下町のクールビズ

  関西もとうとう梅雨入り。蒸し暑い。
  ビールの買い置きがないことに気付き、夕方スーパーへ。
 途中、鉄工所の前を通り何気なくなかをのぞくと、仕事を終えた上半身裸のステテコ姿のオッサンがいた。
 これぞ下町のクールビズなのだ。

 

チャック空いてます

  京都から大阪へむかう電車の中。
  50代のオジサンと70代のおじいさん。 テストがどないや、組合がどないや、と どうも教員らしいことが会話からわかる。
 なるほどいでたちも、オッサンはポロシャツにスラックス、おじいさんは背広、とそれぞれに「先生」風だ。おじいさんは校長先生だったのだろうか。にしては、上下関係を感じさせず会話もリラックスしている。
 耳を立てて聞いていたわけではないが、ふと会話が途切れた。次の瞬間オジサンはこともあろうか「校長先生」にむかって
「チャック、空いてますよ」とサラリと言ってのけた。
 車両内は結構混んでいて、空気の流れが止まった。おじいさんはあわてる風もなくオジサンの顔を見ながら
「たいしたもんやあらへん」とチャックをあげた。
「たいしたこと」ではなく「たいしたもん」ときた。
 大阪人らしいヒネリの効いたリアクションだった。

 

大げさリアクション

  自転車で駅前の銀行に行く途中、立ち話している若い女の子が 目に入った。
 2人の表情と身振り手振りの大きさから、てっきり聴覚障害のある人だと思った。
 ところが横を通り過ぎるとき話し声が聞こえ、単に彼女らのリアクションが大きかっただけとわかった。

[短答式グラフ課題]
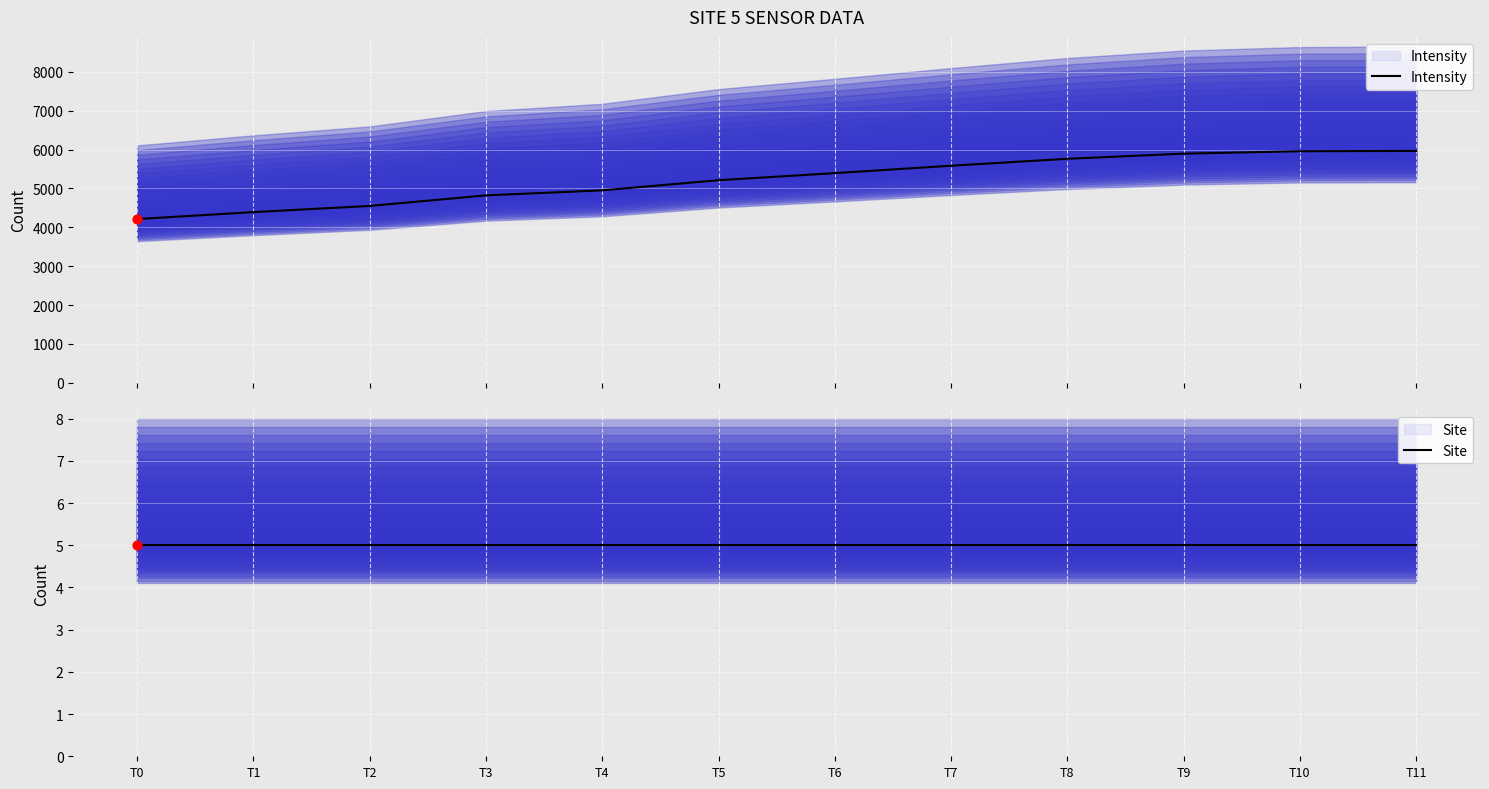

At which category is the sum across all series the highest?

T11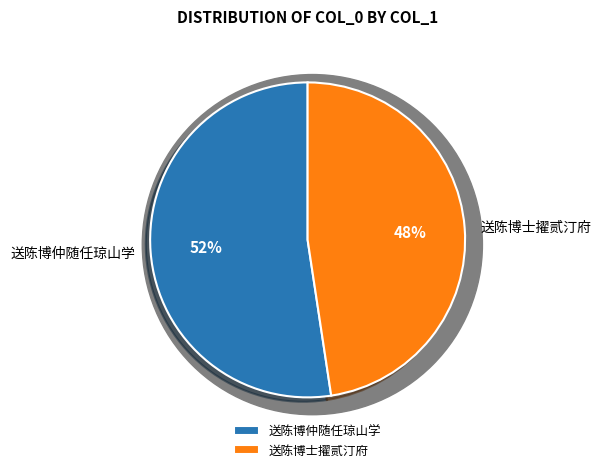

Approximately how many times larger is the value at 送陈博士擢贰汀府 compared to 送陈博仲随任琼山学?

0.9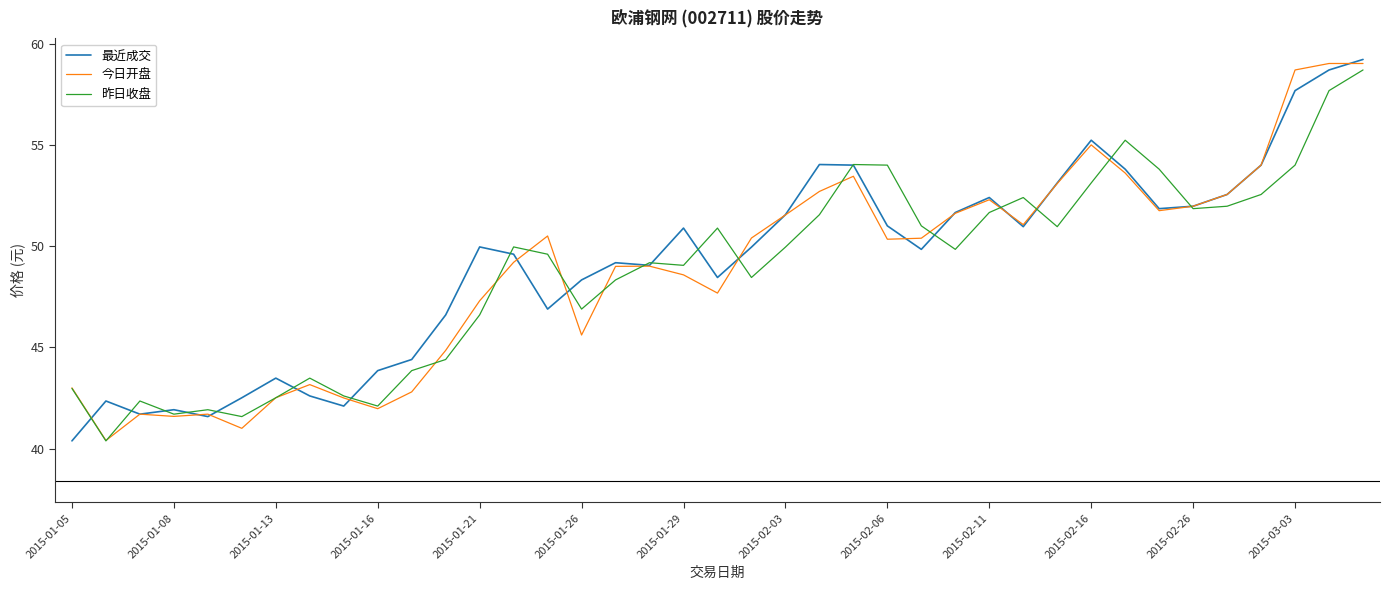

Does the chart display data point markers on the line(s)?

No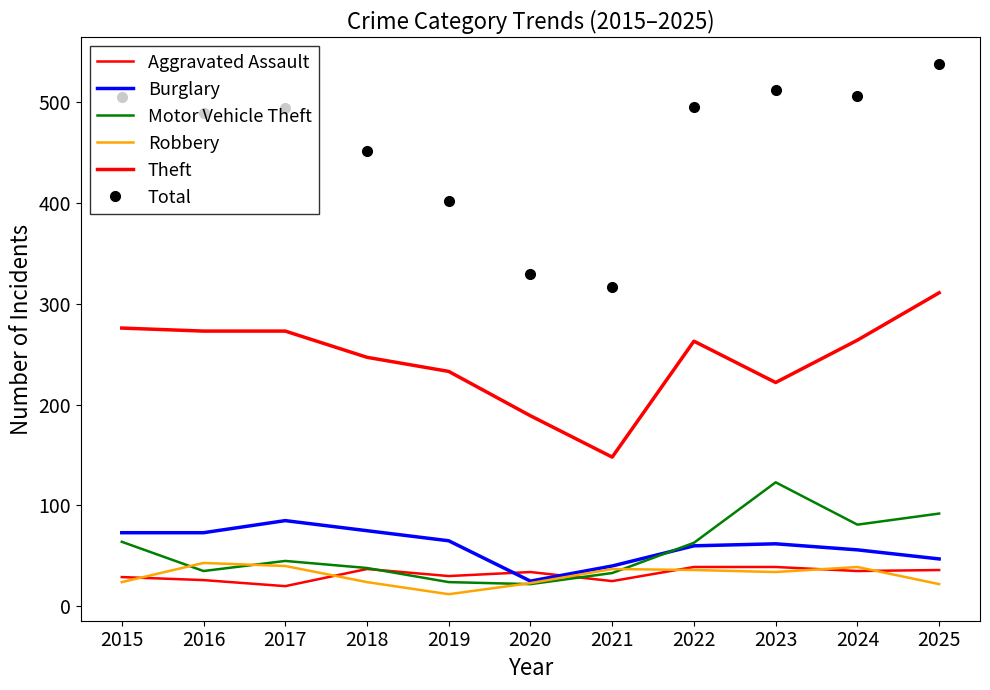

Reading left to right, what are all the values shown in this chart?

Aggravated Assault: 29	26	20	37	30	34	25	39	39	35	36
Burglary: 73	73	85	75	65	25	40	60	62	56	47
Motor Vehicle Theft: 64	35	45	38	24	22	33	63	123	81	92
Robbery: 24	43	40	24	12	23	37	36	34	39	22
Theft: 276	273	273	247	233	189	148	263	222	264	311
Total: 505	489	494	452	402	330	317	495	512	506	538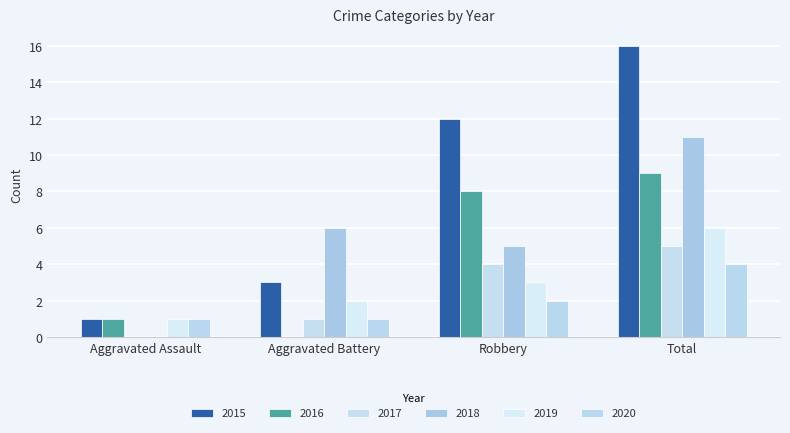

What is the greatest value displayed?

16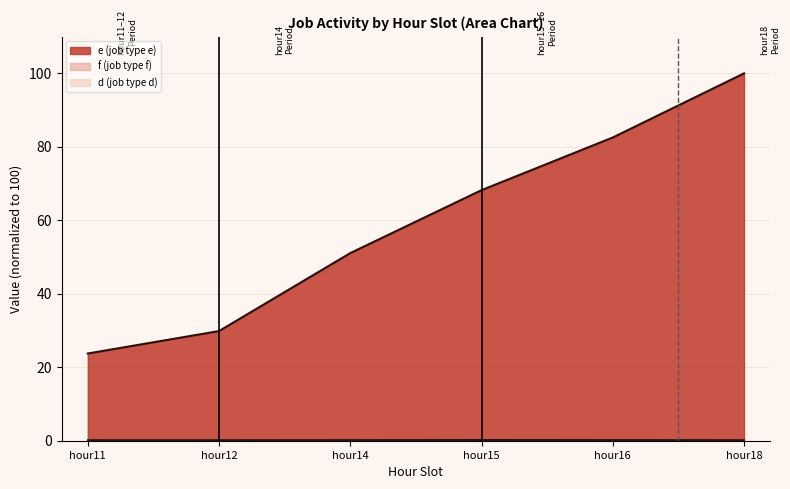

What are all the series names shown in the legend?

d, e, f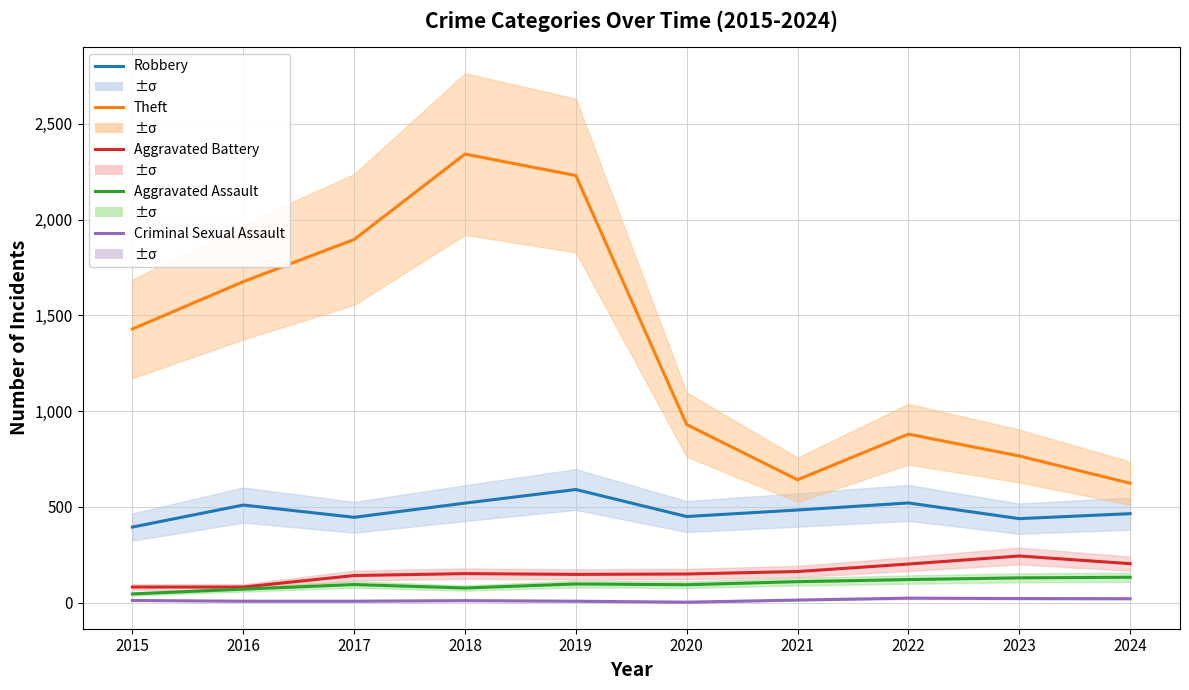

At how many categories does at least one series exceed 2061?

2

課題 1 =>
引用文について、次の(a)〜(c)が合っているかをそれぞれ「はい」か「いいえ」で答え、決め手となる引用文の語句をそのまま引いてください。
(a) 電車は大阪から京都へむかっていた。
(b) 車両内は空いていた。
(c) ビールの買い置きがなかったので、夕方スーパーへ行った。
課題 2 => 引用文に収められた各文章の見出しを、出てくる順にすべて挙げよ。

解答欄 1 =>
(a) いいえ。「京都から大阪へむかう電車の中。」
(b) いいえ。「車両内は結構混んでいて」
(c) はい。「ビールの買い置きがないことに気付き、夕方スーパーへ。」

解答欄 2 =>
下町のクールビズ
チャック空いてます
大げさリアクション